Monday, November 21, 2016

The Intelligent Way To Go


1846:

We, at least we in the West, seem to be gradually moving away from the human-dominant model to a subtler, gentler type of character, moving towards valuing kindness and compassion.



I’m not suggesting some sort of slushy emotional revolution is taking place. It’s just that there are more young people realising that violence has got to stop somewhere since harmlessness is the more intelligent way to go.



Today, people are much better informed about the ugly and the unintelligent lifestyles, and are therefore better able to make a better choice. We begin to see the emergence of a loyal, mature, gratitude-centred approach to life. And whether we’re talking about relating to animals and how far we move towards a plant-based food system or how we relate to each other, there’s a certain sensitisation taking place. For us in the West especially, this period will surely be remembered as the ‘age of relationships’. We are learning how to relate to things, to people, to the disabled, to minority groups, to farm animals, to forests, etc.
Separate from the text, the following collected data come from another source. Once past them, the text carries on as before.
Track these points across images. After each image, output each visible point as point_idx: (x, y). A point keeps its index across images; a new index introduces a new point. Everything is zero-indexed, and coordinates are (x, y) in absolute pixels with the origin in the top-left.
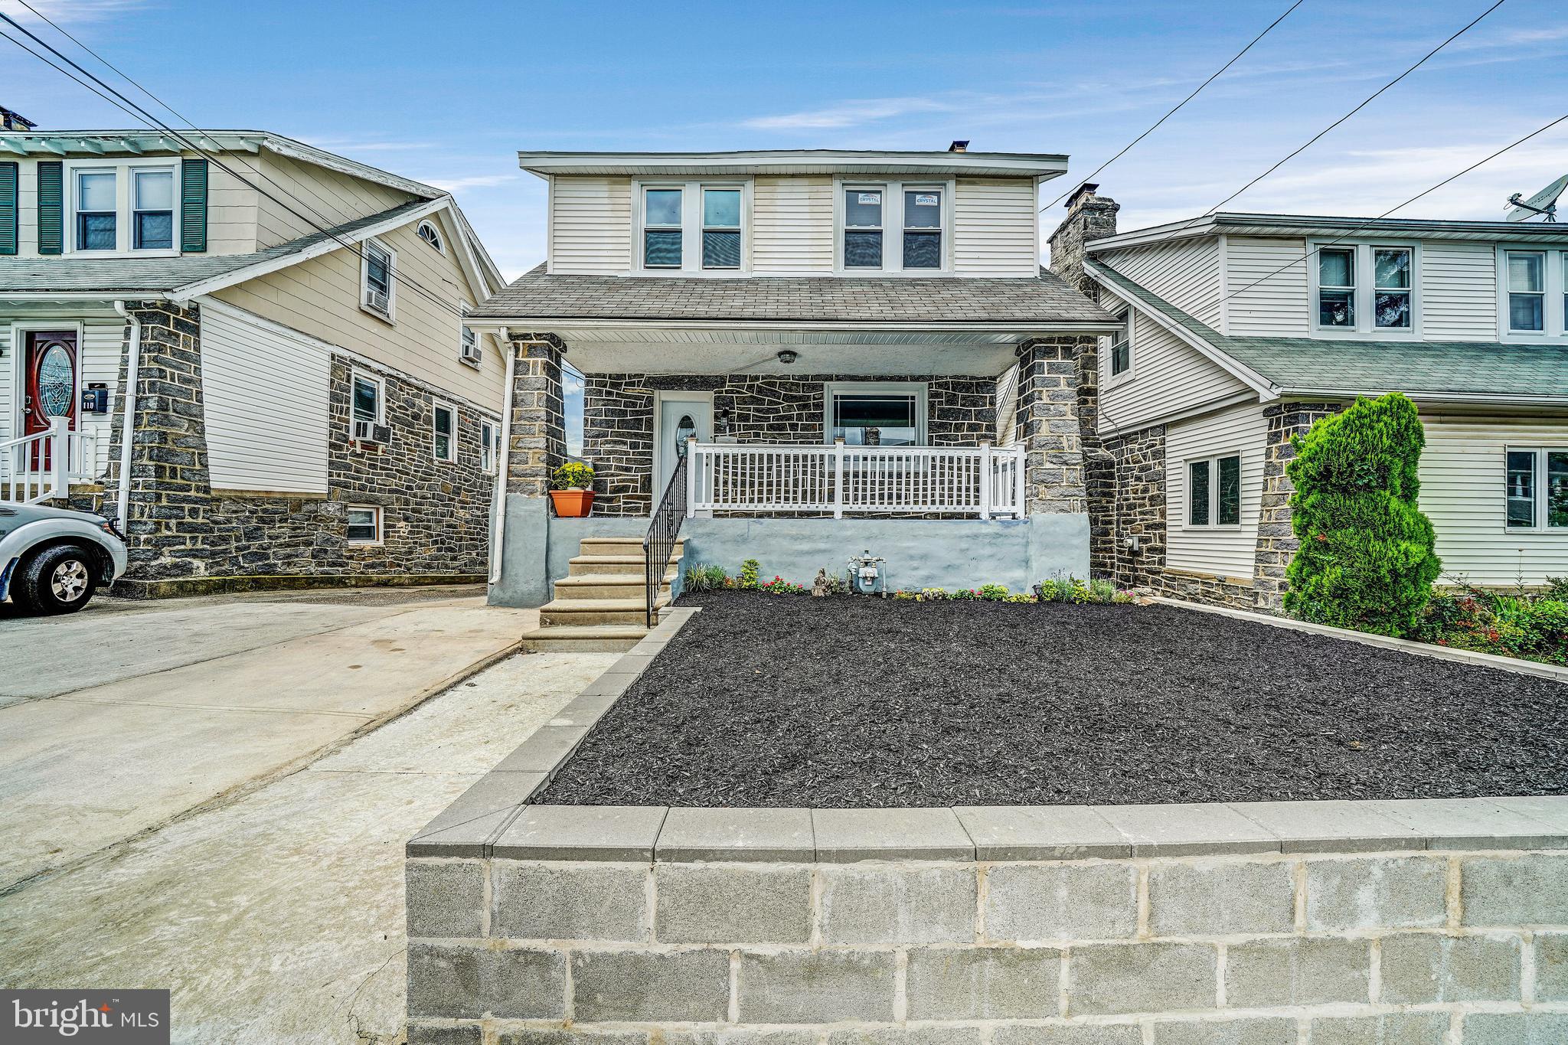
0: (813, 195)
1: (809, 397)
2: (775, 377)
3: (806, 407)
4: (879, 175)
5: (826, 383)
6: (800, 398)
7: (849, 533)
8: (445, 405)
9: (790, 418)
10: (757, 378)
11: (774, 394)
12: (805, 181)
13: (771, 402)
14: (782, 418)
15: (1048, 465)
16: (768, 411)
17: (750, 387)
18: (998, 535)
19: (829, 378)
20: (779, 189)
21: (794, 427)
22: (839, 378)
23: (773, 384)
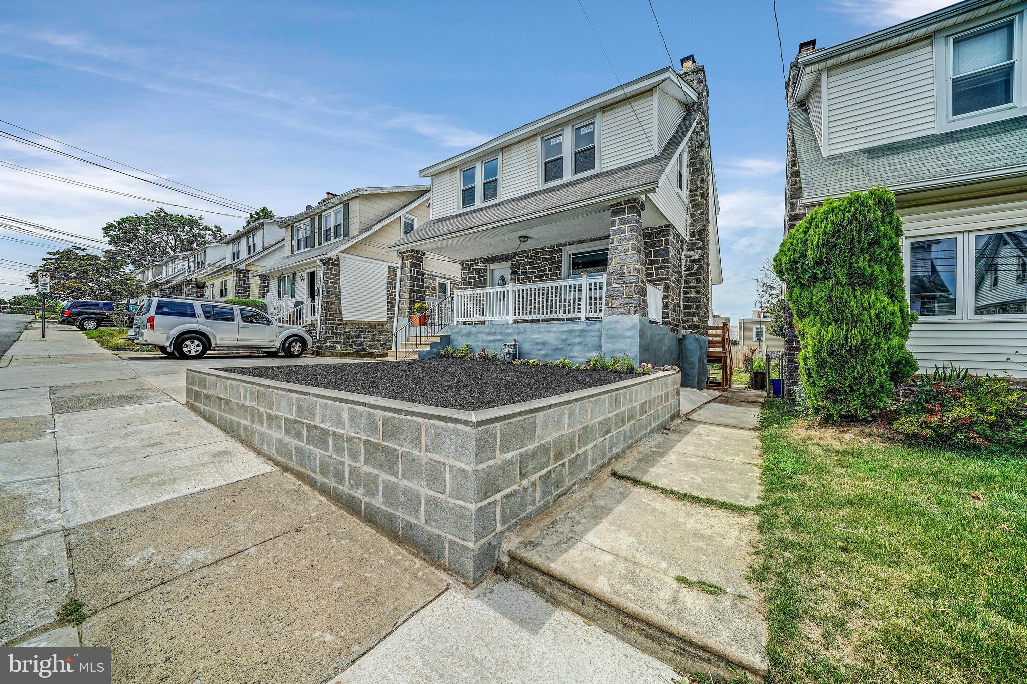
0: (528, 149)
1: (555, 257)
2: (538, 249)
3: (553, 263)
4: (559, 125)
5: (563, 248)
6: (550, 258)
7: (510, 331)
8: (443, 281)
9: (544, 270)
10: (530, 251)
11: (538, 258)
12: (524, 143)
13: (536, 263)
14: (541, 271)
15: (615, 285)
16: (535, 268)
17: (527, 256)
18: (583, 331)
19: (565, 244)
20: (513, 151)
21: (547, 275)
22: (570, 244)
23: (537, 253)
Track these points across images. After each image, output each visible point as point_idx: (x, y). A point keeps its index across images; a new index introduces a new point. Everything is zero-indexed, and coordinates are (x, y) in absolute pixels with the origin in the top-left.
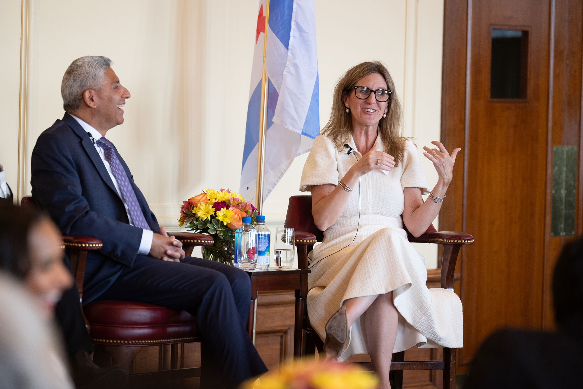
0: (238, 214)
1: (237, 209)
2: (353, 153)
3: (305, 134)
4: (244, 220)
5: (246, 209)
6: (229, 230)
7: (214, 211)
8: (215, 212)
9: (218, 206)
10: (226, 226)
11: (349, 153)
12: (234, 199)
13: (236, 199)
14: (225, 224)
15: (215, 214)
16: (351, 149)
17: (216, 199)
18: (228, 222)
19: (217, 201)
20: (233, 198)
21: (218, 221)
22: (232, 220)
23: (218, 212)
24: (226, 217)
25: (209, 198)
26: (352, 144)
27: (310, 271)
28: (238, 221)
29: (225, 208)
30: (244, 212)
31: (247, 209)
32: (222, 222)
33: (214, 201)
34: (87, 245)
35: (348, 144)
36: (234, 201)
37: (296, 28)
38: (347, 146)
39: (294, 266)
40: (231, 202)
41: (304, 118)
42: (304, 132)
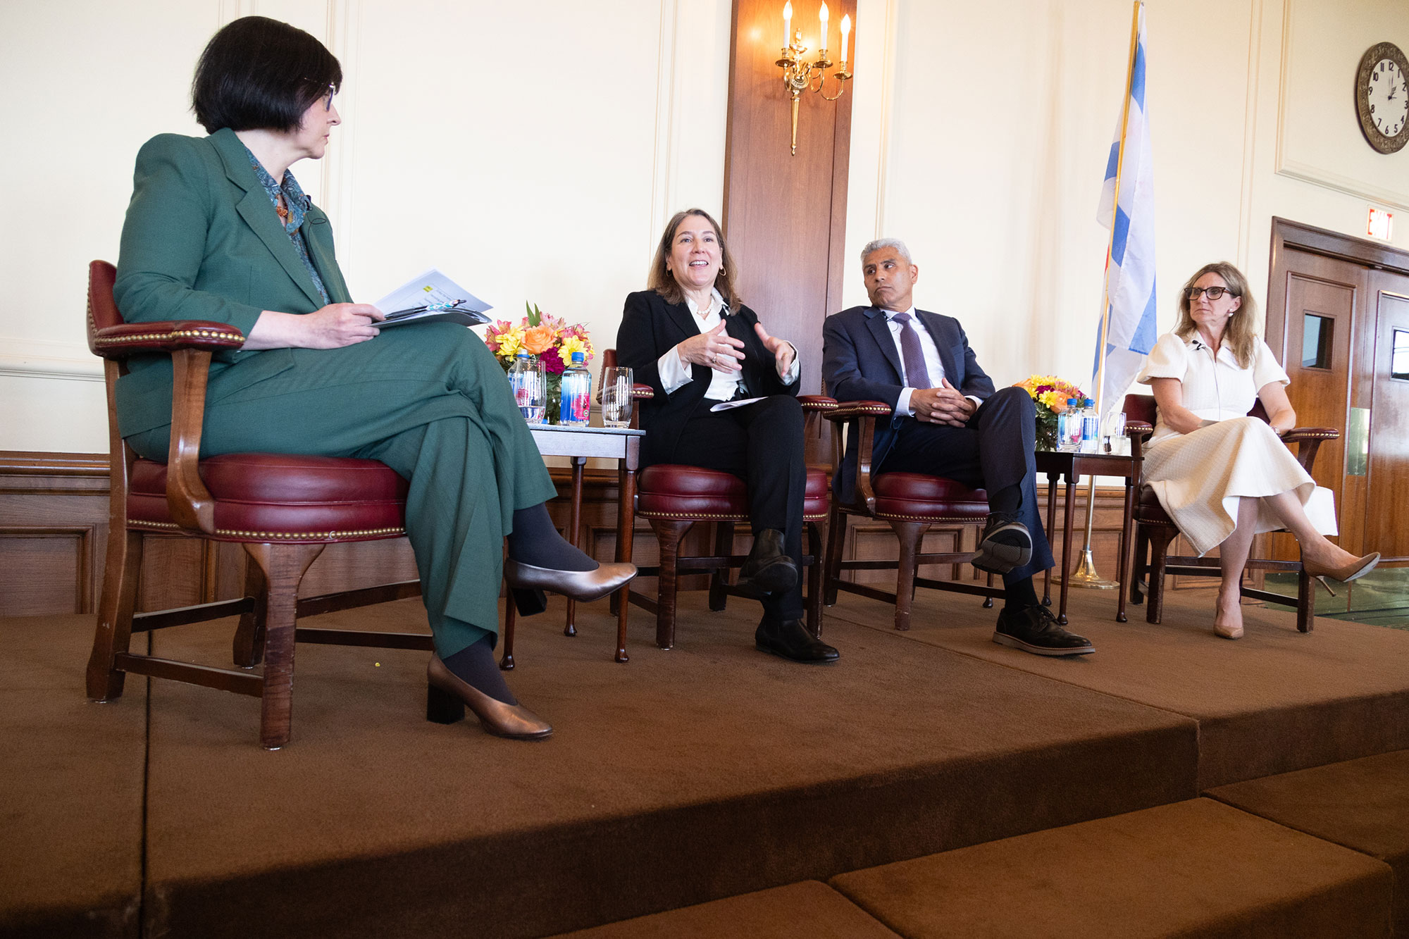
0: (1063, 397)
1: (1062, 392)
2: (1202, 348)
3: (1133, 350)
4: (1069, 402)
5: (1072, 393)
6: (1052, 413)
8: (1038, 394)
9: (1041, 389)
10: (1050, 410)
11: (1198, 349)
12: (1060, 383)
13: (1062, 383)
14: (1048, 407)
15: (1038, 396)
16: (1200, 345)
17: (1040, 383)
18: (1052, 405)
19: (1042, 384)
21: (1041, 403)
22: (1056, 403)
23: (1040, 395)
24: (1050, 399)
25: (1033, 383)
26: (1201, 342)
27: (1143, 459)
28: (1063, 404)
29: (1049, 391)
30: (1070, 396)
31: (1074, 393)
32: (1045, 405)
33: (1038, 385)
35: (1197, 341)
36: (1060, 385)
37: (1129, 257)
38: (1195, 342)
39: (1127, 452)
40: (1057, 386)
41: (1132, 335)
42: (1132, 348)
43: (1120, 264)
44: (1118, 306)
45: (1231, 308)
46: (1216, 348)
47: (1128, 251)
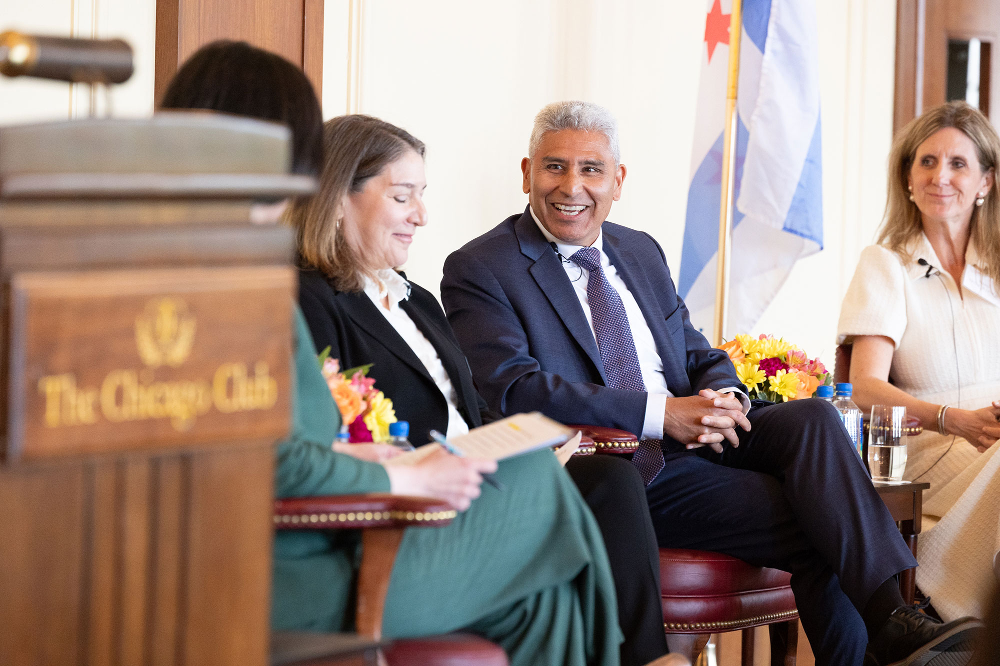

I suppose we’re beginning to see the advantages of acting more interactively, symbiotically and altruistically. But the upshot all this is our gaining better clarity. Once we are clearer about why we feel as we do, then we will want to be ‘doing the right thing’. But there’s something else here too. It isn’t just a new morality creeping in. It isn’t a throw-back to doing our duty or observing greater strictness. It’s something much easier. What was once a discipline is now becoming an enjoyment. We no longer need to earn merit points or get other’s approval for what we do. We are quite capable of following our own life-guidance systems.



Maybe it comes with the territory, but vegans use intuition as a life-guide, since other humans might not be impartial enough to be clear about their own behaviour, let alone reliable enough to argue the merits of humanitarianism. We live in a carnivorous and violent world. By being empathic towards animals we are more sensitive perhaps, but also more resilient. Perhaps the greatest advantage of veganism, to us, is our needing less outside encouragement. Carnivores like to invalidate our non-violence principles in order to continue practising violence on animals.



If we are about to rescue our species from ignominy, it will surely be by way of voluntary, independent choices being made by many individuals. It will be a willing change, an attractive change, a shifting of one’s own ‘conceptual framework’ regarding right action. We’ll be able to see the move towards vegan principle as a mixture of helping to repair the damage (we humans have done) and seeing it as the most fulfilling thing we could be doing for ourselves - enjoying doing things for the greater good, enjoying work-as-play-as-work.